(Hardware design source data)
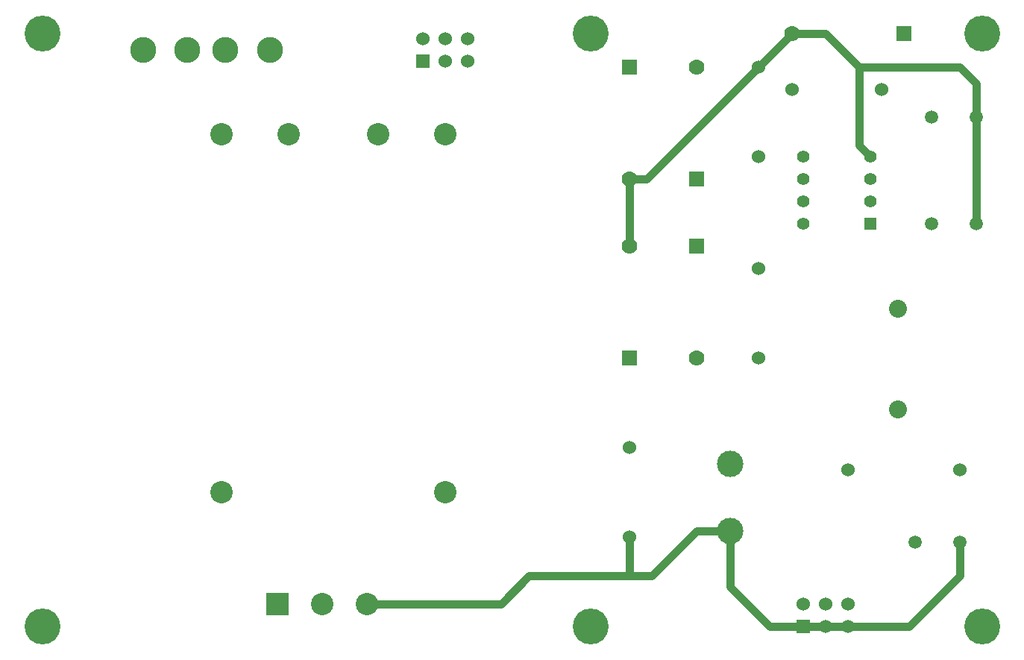
<source format=gbl>
G04 (created by PCBNEW (2013-jul-07)-stable) date Tue 04 Feb 2014 11:20:20 PM PST*
%MOIN*%
G04 Gerber Fmt 3.4, Leading zero omitted, Abs format*
%FSLAX34Y34*%
G01*
G70*
G90*
G04 APERTURE LIST*
%ADD10C,0.00590551*%
%ADD11C,0.08*%
%ADD12C,0.1*%
%ADD13C,0.06*%
%ADD14R,0.06X0.06*%
%ADD15C,0.0591*%
%ADD16R,0.055X0.055*%
%ADD17C,0.055*%
%ADD18C,0.07*%
%ADD19R,0.07X0.07*%
%ADD20C,0.116*%
%ADD21R,0.1X0.1*%
%ADD22C,0.1181*%
%ADD23C,0.16*%
%ADD24C,0.035*%
G04 APERTURE END LIST*
G54D10*
G54D11*
X74000Y-37550D03*
X74000Y-42050D03*
G54D12*
X43750Y-45750D03*
X43750Y-29750D03*
X46750Y-29750D03*
X50750Y-29750D03*
X53750Y-29750D03*
X53750Y-45750D03*
G54D13*
X67750Y-35750D03*
X67750Y-39750D03*
G54D14*
X69750Y-51750D03*
G54D13*
X69750Y-50750D03*
X70750Y-51750D03*
X70750Y-50750D03*
X71750Y-51750D03*
X71750Y-50750D03*
G54D14*
X52750Y-26500D03*
G54D13*
X52750Y-25500D03*
X53750Y-26500D03*
X53750Y-25500D03*
X54750Y-26500D03*
X54750Y-25500D03*
G54D15*
X77500Y-29000D03*
X75500Y-29000D03*
X76750Y-48000D03*
X74750Y-48000D03*
X77500Y-33750D03*
X75500Y-33750D03*
G54D16*
X72750Y-33750D03*
G54D17*
X72750Y-32750D03*
X72750Y-31750D03*
X72750Y-30750D03*
X69750Y-30750D03*
X69750Y-31750D03*
X69750Y-32750D03*
X69750Y-33750D03*
G54D18*
X69250Y-25250D03*
G54D19*
X74250Y-25250D03*
G54D18*
X62000Y-34750D03*
G54D19*
X62000Y-39750D03*
G54D18*
X65000Y-26750D03*
G54D19*
X65000Y-31750D03*
G54D18*
X62000Y-31750D03*
G54D19*
X62000Y-26750D03*
G54D18*
X65000Y-39750D03*
G54D19*
X65000Y-34750D03*
G54D20*
X40250Y-26000D03*
X42240Y-26000D03*
X43910Y-26000D03*
X45910Y-26000D03*
G54D21*
X46250Y-50750D03*
G54D12*
X48250Y-50750D03*
X50250Y-50750D03*
G54D22*
X66500Y-47500D03*
X66500Y-44500D03*
G54D23*
X60250Y-25250D03*
X35750Y-25250D03*
X35750Y-51750D03*
X60250Y-51750D03*
X77750Y-25250D03*
X77750Y-51750D03*
G54D13*
X67750Y-30750D03*
X67750Y-26750D03*
X69250Y-27750D03*
X73250Y-27750D03*
X62000Y-47750D03*
X62000Y-43750D03*
X76750Y-44750D03*
X71750Y-44750D03*
G54D24*
X77500Y-29000D02*
X77500Y-27500D01*
X76750Y-26750D02*
X72250Y-26750D01*
X77500Y-27500D02*
X76750Y-26750D01*
X69250Y-25250D02*
X70750Y-25250D01*
X70750Y-25250D02*
X72250Y-26750D01*
X72250Y-30250D02*
X72750Y-30750D01*
X72250Y-26750D02*
X72250Y-30250D01*
X66500Y-47500D02*
X65000Y-47500D01*
X63000Y-49500D02*
X62000Y-49500D01*
X65000Y-47500D02*
X63000Y-49500D01*
X62000Y-47750D02*
X62000Y-49500D01*
X50250Y-50750D02*
X56250Y-50750D01*
X56250Y-50750D02*
X57500Y-49500D01*
X61750Y-49500D02*
X62000Y-49500D01*
X57500Y-49500D02*
X61750Y-49500D01*
X69750Y-51750D02*
X68250Y-51750D01*
X66500Y-50000D02*
X66500Y-47500D01*
X68250Y-51750D02*
X66500Y-50000D01*
X70750Y-51750D02*
X69750Y-51750D01*
X71750Y-51750D02*
X70750Y-51750D01*
X76750Y-48000D02*
X76750Y-49500D01*
X74500Y-51750D02*
X71750Y-51750D01*
X76750Y-49500D02*
X74500Y-51750D01*
X77500Y-29000D02*
X77500Y-33750D01*
X67750Y-26750D02*
X69250Y-25250D01*
X62000Y-31750D02*
X62750Y-31750D01*
X62750Y-31750D02*
X67750Y-26750D01*
X62000Y-31750D02*
X62000Y-34750D01*
M02*

</source>
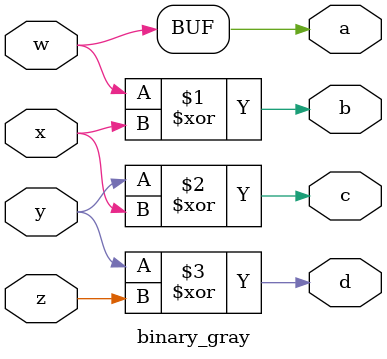
<source format=sv>
module binary_gray(a,b,c,d,w,x,y,z);
  input w,x,y,z;
  output a,b,c,d;
  xor x1(b,w,x);
  xor x2(c,y,x);
  xor x3(d,y,z);
  assign a = w;

endmodule 

</source>
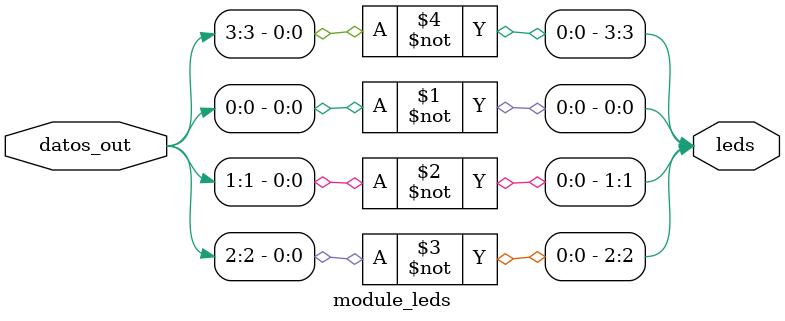
<source format=sv>
module module_leds (
    input  logic [3:0] datos_out, // datos originales corregidos (4 bits)
    output logic [3:0] leds       // 4 LEDs de la TangNano 9k
);

    // Mostrar los 4 bits en los LEDs (activos bajos en la mayoría de FPGAs)
    assign leds[0] = ~datos_out[0];
    assign leds[1] = ~datos_out[1];
    assign leds[2] = ~datos_out[2];
    assign leds[3] = ~datos_out[3];

endmodule
</source>
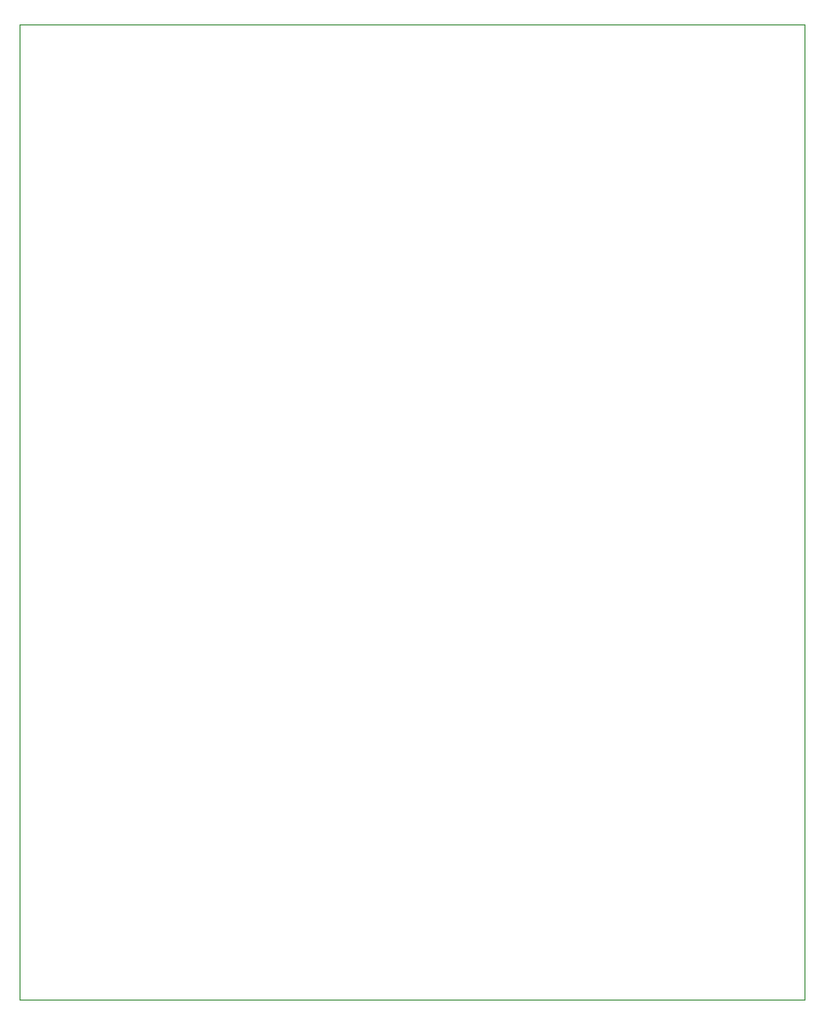
<source format=gbr>
%TF.GenerationSoftware,KiCad,Pcbnew,9.0.2*%
%TF.CreationDate,2025-07-16T22:08:15-05:00*%
%TF.ProjectId,PCB,5043422e-6b69-4636-9164-5f7063625858,rev?*%
%TF.SameCoordinates,Original*%
%TF.FileFunction,Profile,NP*%
%FSLAX46Y46*%
G04 Gerber Fmt 4.6, Leading zero omitted, Abs format (unit mm)*
G04 Created by KiCad (PCBNEW 9.0.2) date 2025-07-16 22:08:15*
%MOMM*%
%LPD*%
G01*
G04 APERTURE LIST*
%TA.AperFunction,Profile*%
%ADD10C,0.050000*%
%TD*%
G04 APERTURE END LIST*
D10*
X121000000Y-50500000D02*
X189000000Y-50500000D01*
X189000000Y-135000000D01*
X121000000Y-135000000D01*
X121000000Y-50500000D01*
M02*

</source>
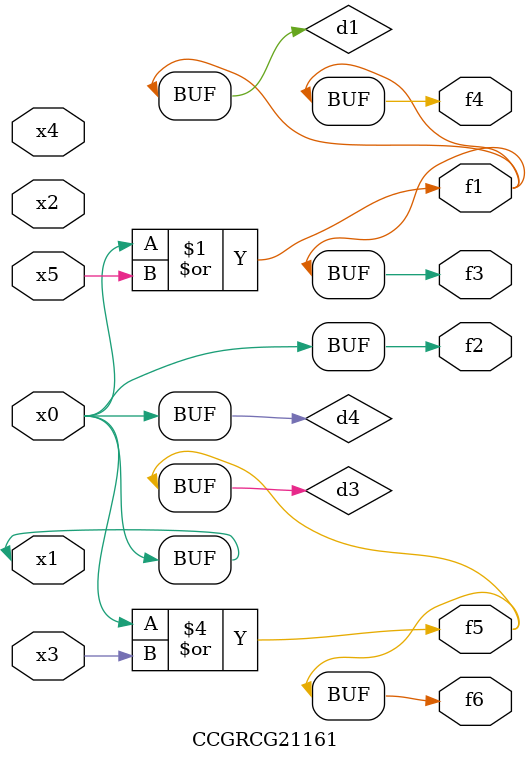
<source format=v>
module CCGRCG21161(
	input x0, x1, x2, x3, x4, x5,
	output f1, f2, f3, f4, f5, f6
);

	wire d1, d2, d3, d4;

	or (d1, x0, x5);
	xnor (d2, x1, x4);
	or (d3, x0, x3);
	buf (d4, x0, x1);
	assign f1 = d1;
	assign f2 = d4;
	assign f3 = d1;
	assign f4 = d1;
	assign f5 = d3;
	assign f6 = d3;
endmodule

</source>
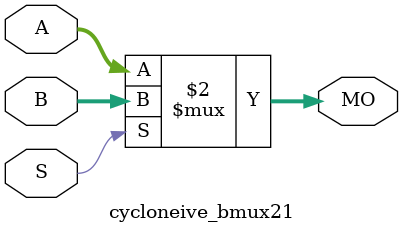
<source format=v>
module cycloneive_bmux21 (MO, A, B, S);
   input [15:0] A, B;
   input 	S;
   output [15:0] MO; 
   assign MO = (S == 1) ? B : A; 
endmodule
</source>
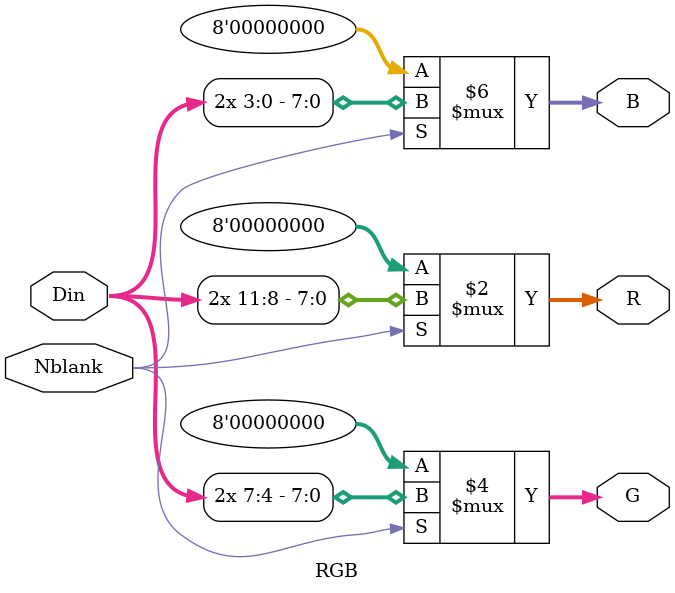
<source format=v>


// The result of translation follows.  Its copyright status should be
// considered unchanged from the original VHDL.

// no timescale needed

module RGB(
input wire [11:0] Din,
input wire Nblank,
output wire [7:0] R,
output wire [7:0] G,
output wire [7:0] B
);

// pixel grayscale level on 8 bits
// signal indicates display area, outside the display area
// the three colors take 0
// the three colors on 10 bits




  assign R = Nblank == 1'b1 ? {Din[11:8],Din[11:8]} : 8'b00000000;
  assign G = Nblank == 1'b1 ? {Din[7:4],Din[7:4]} : 8'b00000000;
  assign B = Nblank == 1'b1 ? {Din[3:0],Din[3:0]} : 8'b00000000;

endmodule

</source>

**Task**
Each record above should be duplicated word for word, with no pictures included.

**Exercise output**
<source format=gbl>
G04 (created by PCBNEW (2013-jul-07)-stable) date Tue 04 Feb 2014 11:20:20 PM PST*
%MOIN*%
G04 Gerber Fmt 3.4, Leading zero omitted, Abs format*
%FSLAX34Y34*%
G01*
G70*
G90*
G04 APERTURE LIST*
%ADD10C,0.00590551*%
%ADD11C,0.08*%
%ADD12C,0.1*%
%ADD13C,0.06*%
%ADD14R,0.06X0.06*%
%ADD15C,0.0591*%
%ADD16R,0.055X0.055*%
%ADD17C,0.055*%
%ADD18C,0.07*%
%ADD19R,0.07X0.07*%
%ADD20C,0.116*%
%ADD21R,0.1X0.1*%
%ADD22C,0.1181*%
%ADD23C,0.16*%
%ADD24C,0.035*%
G04 APERTURE END LIST*
G54D10*
G54D11*
X74000Y-37550D03*
X74000Y-42050D03*
G54D12*
X43750Y-45750D03*
X43750Y-29750D03*
X46750Y-29750D03*
X50750Y-29750D03*
X53750Y-29750D03*
X53750Y-45750D03*
G54D13*
X67750Y-35750D03*
X67750Y-39750D03*
G54D14*
X69750Y-51750D03*
G54D13*
X69750Y-50750D03*
X70750Y-51750D03*
X70750Y-50750D03*
X71750Y-51750D03*
X71750Y-50750D03*
G54D14*
X52750Y-26500D03*
G54D13*
X52750Y-25500D03*
X53750Y-26500D03*
X53750Y-25500D03*
X54750Y-26500D03*
X54750Y-25500D03*
G54D15*
X77500Y-29000D03*
X75500Y-29000D03*
X76750Y-48000D03*
X74750Y-48000D03*
X77500Y-33750D03*
X75500Y-33750D03*
G54D16*
X72750Y-33750D03*
G54D17*
X72750Y-32750D03*
X72750Y-31750D03*
X72750Y-30750D03*
X69750Y-30750D03*
X69750Y-31750D03*
X69750Y-32750D03*
X69750Y-33750D03*
G54D18*
X69250Y-25250D03*
G54D19*
X74250Y-25250D03*
G54D18*
X62000Y-34750D03*
G54D19*
X62000Y-39750D03*
G54D18*
X65000Y-26750D03*
G54D19*
X65000Y-31750D03*
G54D18*
X62000Y-31750D03*
G54D19*
X62000Y-26750D03*
G54D18*
X65000Y-39750D03*
G54D19*
X65000Y-34750D03*
G54D20*
X40250Y-26000D03*
X42240Y-26000D03*
X43910Y-26000D03*
X45910Y-26000D03*
G54D21*
X46250Y-50750D03*
G54D12*
X48250Y-50750D03*
X50250Y-50750D03*
G54D22*
X66500Y-47500D03*
X66500Y-44500D03*
G54D23*
X60250Y-25250D03*
X35750Y-25250D03*
X35750Y-51750D03*
X60250Y-51750D03*
X77750Y-25250D03*
X77750Y-51750D03*
G54D13*
X67750Y-30750D03*
X67750Y-26750D03*
X69250Y-27750D03*
X73250Y-27750D03*
X62000Y-47750D03*
X62000Y-43750D03*
X76750Y-44750D03*
X71750Y-44750D03*
G54D24*
X77500Y-29000D02*
X77500Y-27500D01*
X76750Y-26750D02*
X72250Y-26750D01*
X77500Y-27500D02*
X76750Y-26750D01*
X69250Y-25250D02*
X70750Y-25250D01*
X70750Y-25250D02*
X72250Y-26750D01*
X72250Y-30250D02*
X72750Y-30750D01*
X72250Y-26750D02*
X72250Y-30250D01*
X66500Y-47500D02*
X65000Y-47500D01*
X63000Y-49500D02*
X62000Y-49500D01*
X65000Y-47500D02*
X63000Y-49500D01*
X62000Y-47750D02*
X62000Y-49500D01*
X50250Y-50750D02*
X56250Y-50750D01*
X56250Y-50750D02*
X57500Y-49500D01*
X61750Y-49500D02*
X62000Y-49500D01*
X57500Y-49500D02*
X61750Y-49500D01*
X69750Y-51750D02*
X68250Y-51750D01*
X66500Y-50000D02*
X66500Y-47500D01*
X68250Y-51750D02*
X66500Y-50000D01*
X70750Y-51750D02*
X69750Y-51750D01*
X71750Y-51750D02*
X70750Y-51750D01*
X76750Y-48000D02*
X76750Y-49500D01*
X74500Y-51750D02*
X71750Y-51750D01*
X76750Y-49500D02*
X74500Y-51750D01*
X77500Y-29000D02*
X77500Y-33750D01*
X67750Y-26750D02*
X69250Y-25250D01*
X62000Y-31750D02*
X62750Y-31750D01*
X62750Y-31750D02*
X67750Y-26750D01*
X62000Y-31750D02*
X62000Y-34750D01*
M02*

</source>
<source format=sv>
module binary_gray(a,b,c,d,w,x,y,z);
  input w,x,y,z;
  output a,b,c,d;
  xor x1(b,w,x);
  xor x2(c,y,x);
  xor x3(d,y,z);
  assign a = w;

endmodule 

</source>
<source format=sv>
module module_leds (
    input  logic [3:0] datos_out, // datos originales corregidos (4 bits)
    output logic [3:0] leds       // 4 LEDs de la TangNano 9k
);

    // Mostrar los 4 bits en los LEDs (activos bajos en la mayoría de FPGAs)
    assign leds[0] = ~datos_out[0];
    assign leds[1] = ~datos_out[1];
    assign leds[2] = ~datos_out[2];
    assign leds[3] = ~datos_out[3];

endmodule
</source>
<source format=gbr>
%TF.GenerationSoftware,KiCad,Pcbnew,9.0.2*%
%TF.CreationDate,2025-07-16T22:08:15-05:00*%
%TF.ProjectId,PCB,5043422e-6b69-4636-9164-5f7063625858,rev?*%
%TF.SameCoordinates,Original*%
%TF.FileFunction,Profile,NP*%
%FSLAX46Y46*%
G04 Gerber Fmt 4.6, Leading zero omitted, Abs format (unit mm)*
G04 Created by KiCad (PCBNEW 9.0.2) date 2025-07-16 22:08:15*
%MOMM*%
%LPD*%
G01*
G04 APERTURE LIST*
%TA.AperFunction,Profile*%
%ADD10C,0.050000*%
%TD*%
G04 APERTURE END LIST*
D10*
X121000000Y-50500000D02*
X189000000Y-50500000D01*
X189000000Y-135000000D01*
X121000000Y-135000000D01*
X121000000Y-50500000D01*
M02*

</source>
<source format=v>
module CCGRCG21161(
	input x0, x1, x2, x3, x4, x5,
	output f1, f2, f3, f4, f5, f6
);

	wire d1, d2, d3, d4;

	or (d1, x0, x5);
	xnor (d2, x1, x4);
	or (d3, x0, x3);
	buf (d4, x0, x1);
	assign f1 = d1;
	assign f2 = d4;
	assign f3 = d1;
	assign f4 = d1;
	assign f5 = d3;
	assign f6 = d3;
endmodule

</source>
<source format=v>
module cycloneive_bmux21 (MO, A, B, S);
   input [15:0] A, B;
   input 	S;
   output [15:0] MO; 
   assign MO = (S == 1) ? B : A; 
endmodule
</source>
<source format=v>


// The result of translation follows.  Its copyright status should be
// considered unchanged from the original VHDL.

// no timescale needed

module RGB(
input wire [11:0] Din,
input wire Nblank,
output wire [7:0] R,
output wire [7:0] G,
output wire [7:0] B
);

// pixel grayscale level on 8 bits
// signal indicates display area, outside the display area
// the three colors take 0
// the three colors on 10 bits




  assign R = Nblank == 1'b1 ? {Din[11:8],Din[11:8]} : 8'b00000000;
  assign G = Nblank == 1'b1 ? {Din[7:4],Din[7:4]} : 8'b00000000;
  assign B = Nblank == 1'b1 ? {Din[3:0],Din[3:0]} : 8'b00000000;

endmodule

</source>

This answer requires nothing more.